__THE PROBLEM__
Every entry that follows must be written out exactly, apart from its pictures.

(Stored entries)
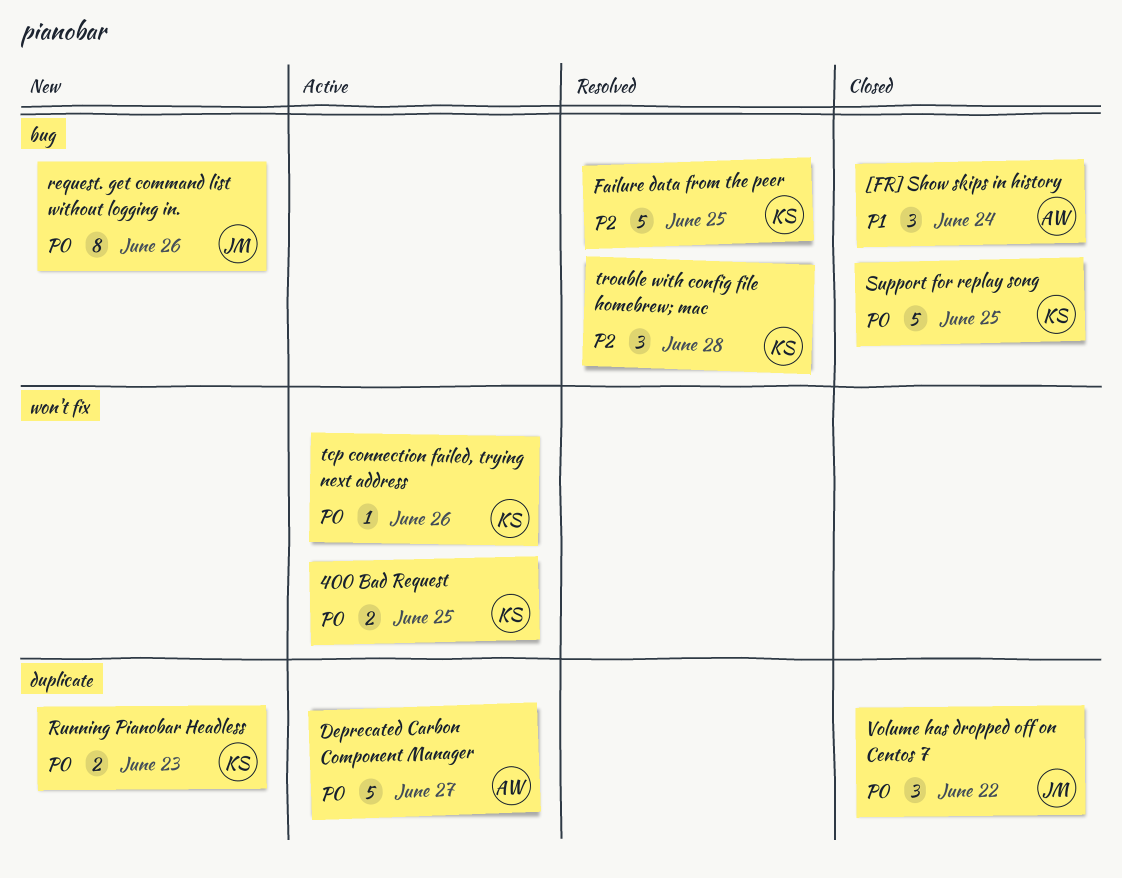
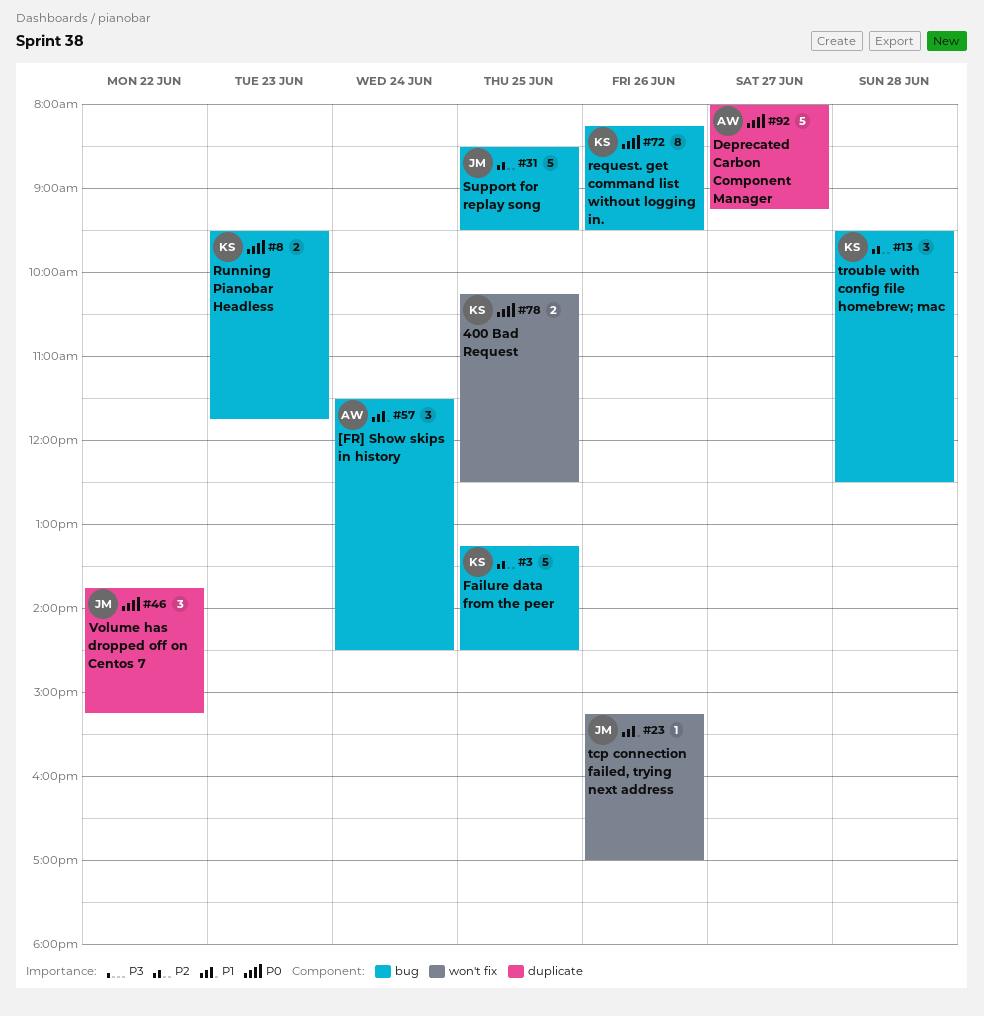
request. get command list without logging in., owner: JM -> KS
Running Pianobar Headless, label: duplicate -> bug
Support for replay song, owner: KS -> JM
Support for replay song, priority: P0 -> P2
tcp connection failed, trying next address, owner: KS -> JM
tcp connection failed, trying next address, priority: P0 -> P1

__RESULT FOR THIS TASK__
request. get command list without logging in., owner: JM -> KS
Running Pianobar Headless, label: duplicate -> bug
Support for replay song, owner: KS -> JM
Support for replay song, priority: P0 -> P2
tcp connection failed, trying next address, owner: KS -> JM
tcp connection failed, trying next address, priority: P0 -> P1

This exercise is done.